9/26/22

Preview of my new blog: DANGEROUS MOM aka "Dangerous Mom or a Fraud Already"

           Today was littered with Mom Panic. So much for being a dangerous Mom, for today anyway. Things started with a phone call to the Canadian Insurance Advocate. We’ll call her Ginny. Ginny was kind, prepared, and prompt. She asked if we had read through the paperwork they had sent over in advance “No” I answered “We’re sort of behind on things” I said, hating the words as they came out of my mouth. How could we already be behind? We just needed to read an email for Chrissake.

   “The plan we recommend, and that plan that is most commonly selected, runs about $12,000…. For 60 days of care.”

Let’s pause here. In the ever-baffling surrogate route that we have chosen, there are endless bits of To-Do’s that the “traditional” parent doesn’t have to bother with. This is one of those situations:

Because our Baby will be born in Canada, we need to find a way to medically insure him, once born. And because (as you may or may not know) your regular ol’ insurance from the states does NOT apply to you or your infant child, outside of the states (aside from some unique and expensive caveats for things like visiting the ER or urgent care centers). So, while we will be purchasing some of that regular ‘ol insurance, we additionally need to purchase a special insurance that will cover our boy, for the first days/weeks of his life.

AND, because we know we will spend around a month in Canada, after he is born (this is because we have to wait for his Canadian passport to arrive, so that we may all be allowed to exit the country). This means, that 60 day coverage, will generously cover all the days we plan to spend in Canada.  

So if you just did the math, our friend Ginny is trying to charge us $12,000 for around one month of care (oh, PS this insurance is only good in Canada, so once you leave, you’re off the plan).

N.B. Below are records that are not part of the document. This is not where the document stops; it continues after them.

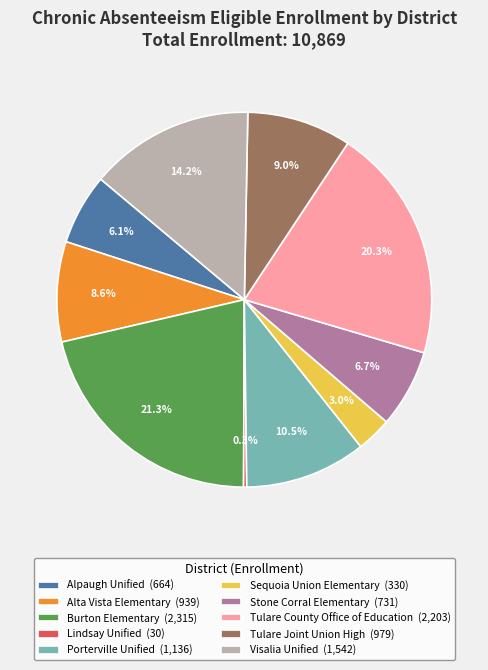

Is it true that Tulare County Office of Education is 20% of the pie?

True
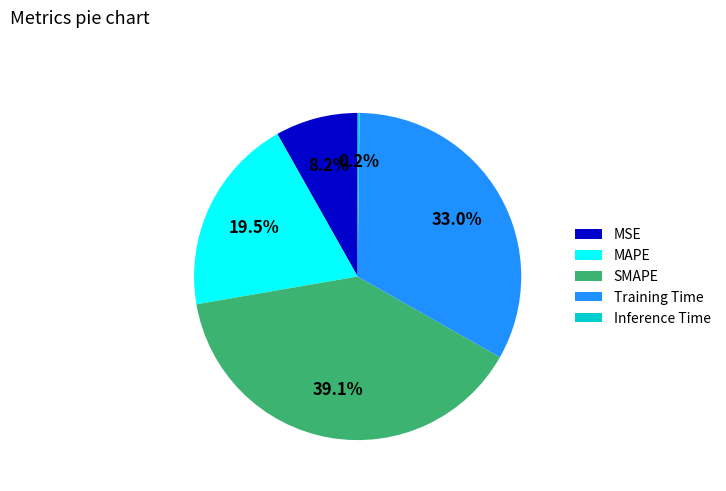

Which has a higher value, SMAPE or MAPE?

SMAPE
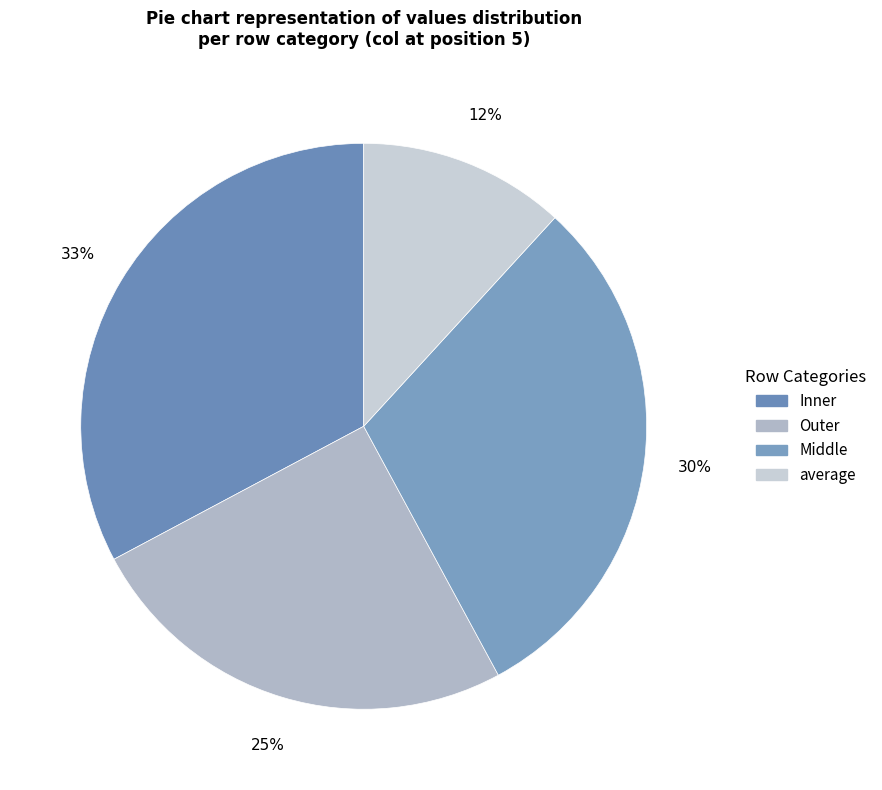

To the nearest percent, what percentage of the pie is Middle?

30%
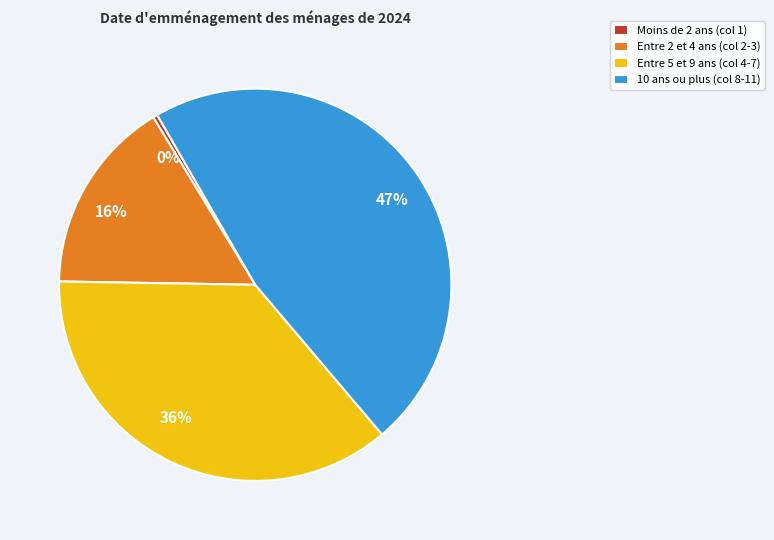

Does any single category account for the majority?

No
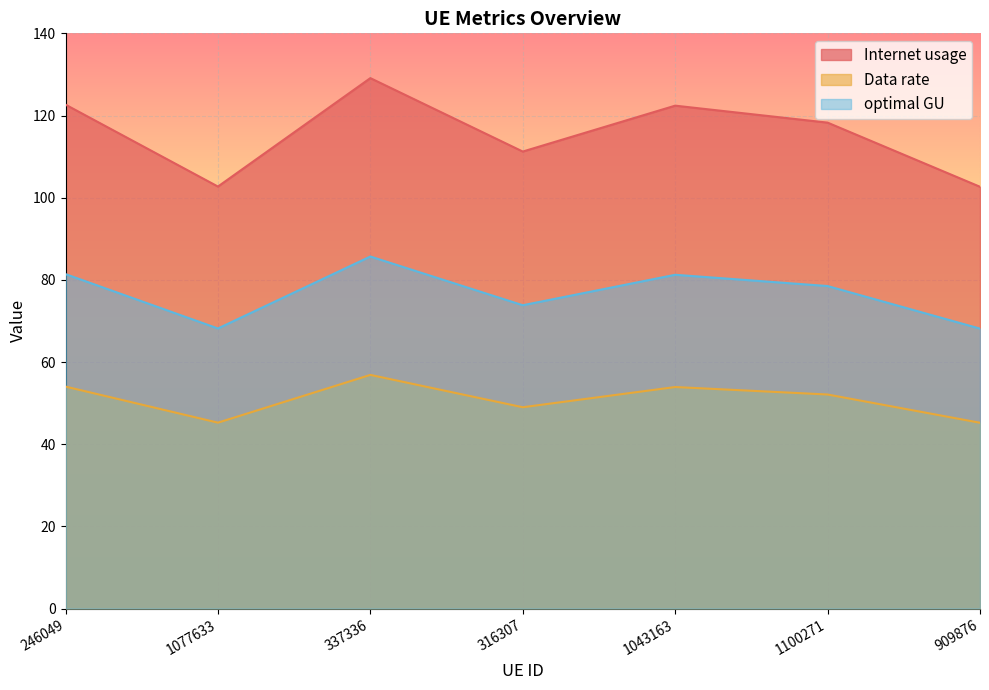

The Internet usage series shows 129.1 at 337336. True or false?

True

So here I am, a “dangerous” Mom being told things like “well, if your baby ends up in the ICU it’s a minimum of $5,000 per day” and “you never know what could happen” and my mind is spinning. She’s right! How could we possibly skimp on the insurance? This is our son’s LIFE, my mind shrieks with nails on a chalkboard.

We thank Ginny for her time and hang up. It was a three way call, and Eric stays on the phone “So, what do you want to do?” I ask Eric “Plan 4 of course, Plan 1 is ridiculous.” Plan 4 is only $3,000 less, not to say that I don’t want to save the money but like *insert nails on a chalkboard* ITS OUR SON’S LIFE WE ARE TALKING ABOUT.

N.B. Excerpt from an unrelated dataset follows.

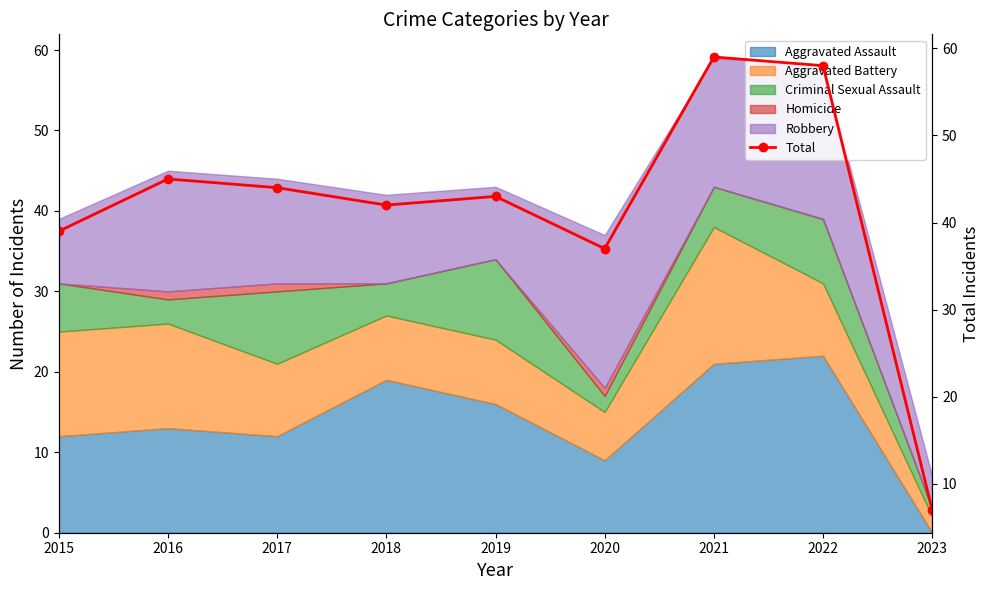

List the labels in order of value, smallest first.

2023, 2020, 2015, 2018, 2019, 2017, 2016, 2022, 2021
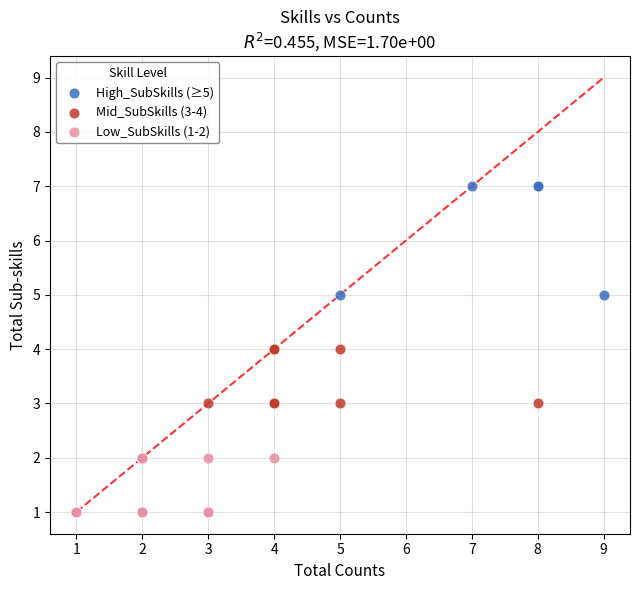

What are all the series names shown in the legend?

High_SubSkills (≥5), Mid_SubSkills (3-4), Low_SubSkills (1-2)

We talk a bit more, and while Eric is making so much sense, it’s too overwhelming for me to decide in that momen. We decide to discuss it this evening.

I spend the rest of the morning panic-shopping for baby items.

TO: ERIC@gmail.com

FROM: LAUREN@gmail.com

What do you think about this dresser with changing table? Price is much better than the last one 😊 😊 😊

Want to buy now? Yes?

               Next I start looking for rockers, but realize you have to at least sit in them. And I wonder if I should spend the rest of the day, at buy buy baby. Maybe just play hookey and use the day to do the most important things for our baby. OF COURSE.

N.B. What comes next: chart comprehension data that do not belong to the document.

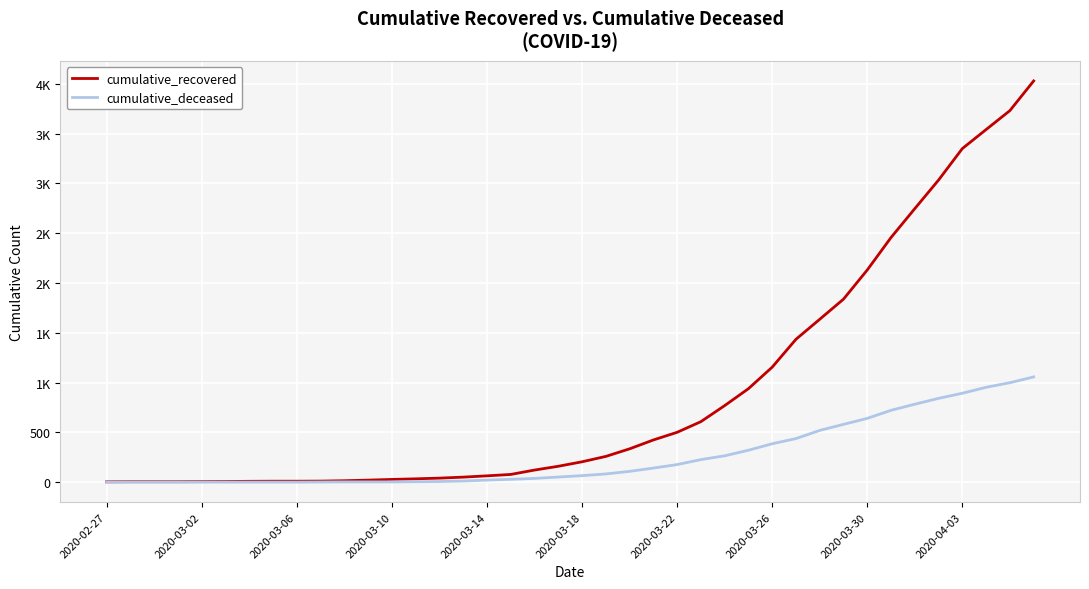

Does the chart have visible grid lines?

Yes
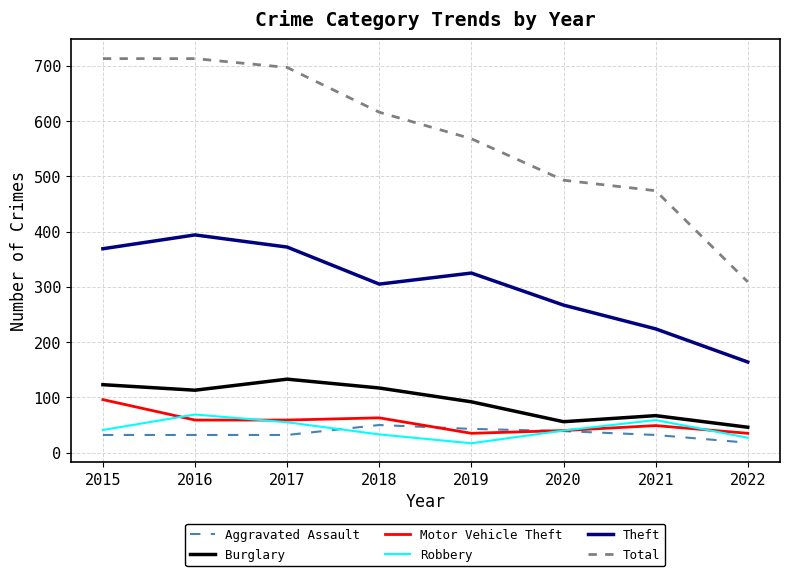

Which series changed the most between 2017 and 2022?

Total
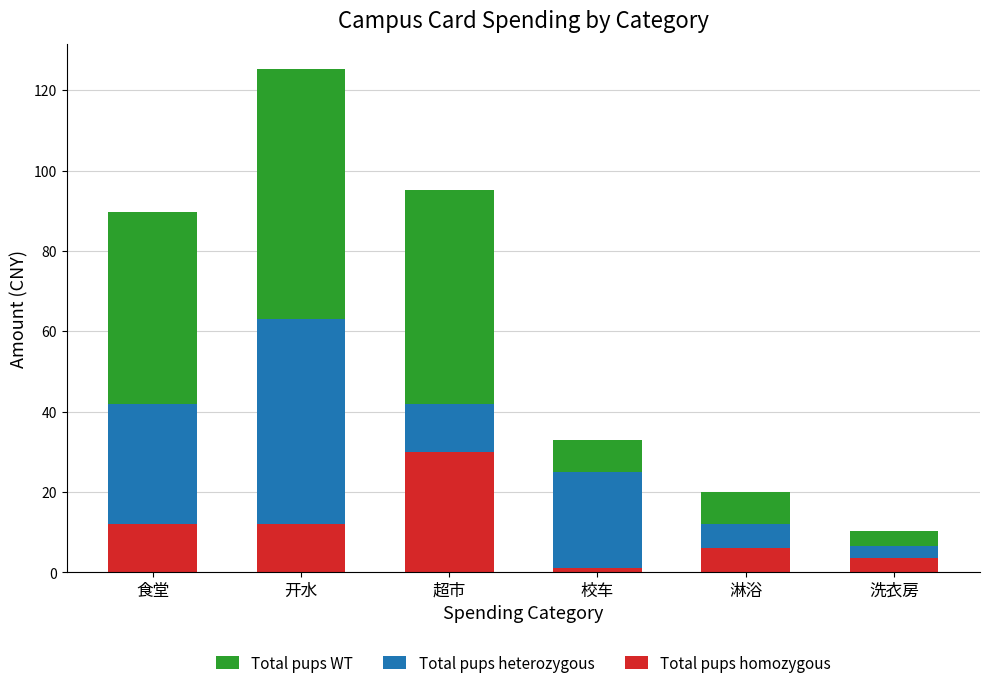

Count the number of data series in this chart.

3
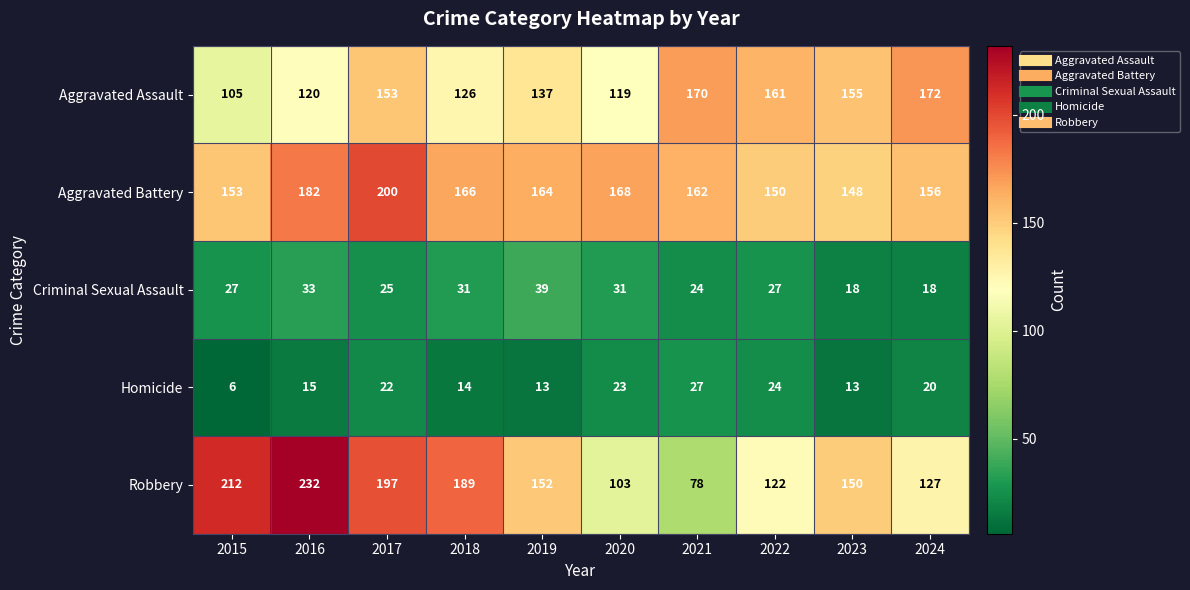

What is the difference between the highest and lowest values at 2019?

151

               Instead of heading to the store, I work up a string of panic texts, and send them to Katelyn:

               I’m having baby panic.

               I don’t think we should fly with the baby

               Since he won’t be vaccinated

               And when does he even get vaccinated? In Canada or US?

               AND WHO IS HIS DOCTOR?

               And just like that, I’m onto the next panic. Searching for pediatricians within my network. They’re all terrifying, of course, and I’m convinced our values don’t align. Also, Male or Female? I’d prefer a woman of course, but we are having a boy after all, so maybe he’d like a man?

               I’m hungry now. It’s been hours of this nonsense. I go to the fridge and take out last night’s pad thai. I sit at the dining table, in silence. Eating cold noodles from a plastic container.

               And I ask: Am I a dangerous Mom? Or just a helicopter mom in sheep’s clothing? But most of all…… WHO IS HIS PEDIATRICIAN? HOW WILL WE GET HIM HOME FROM CANADA? WHICH INSURANCE IS RIGHT? DID ERIC ORDER THAT DRESSER I WANT?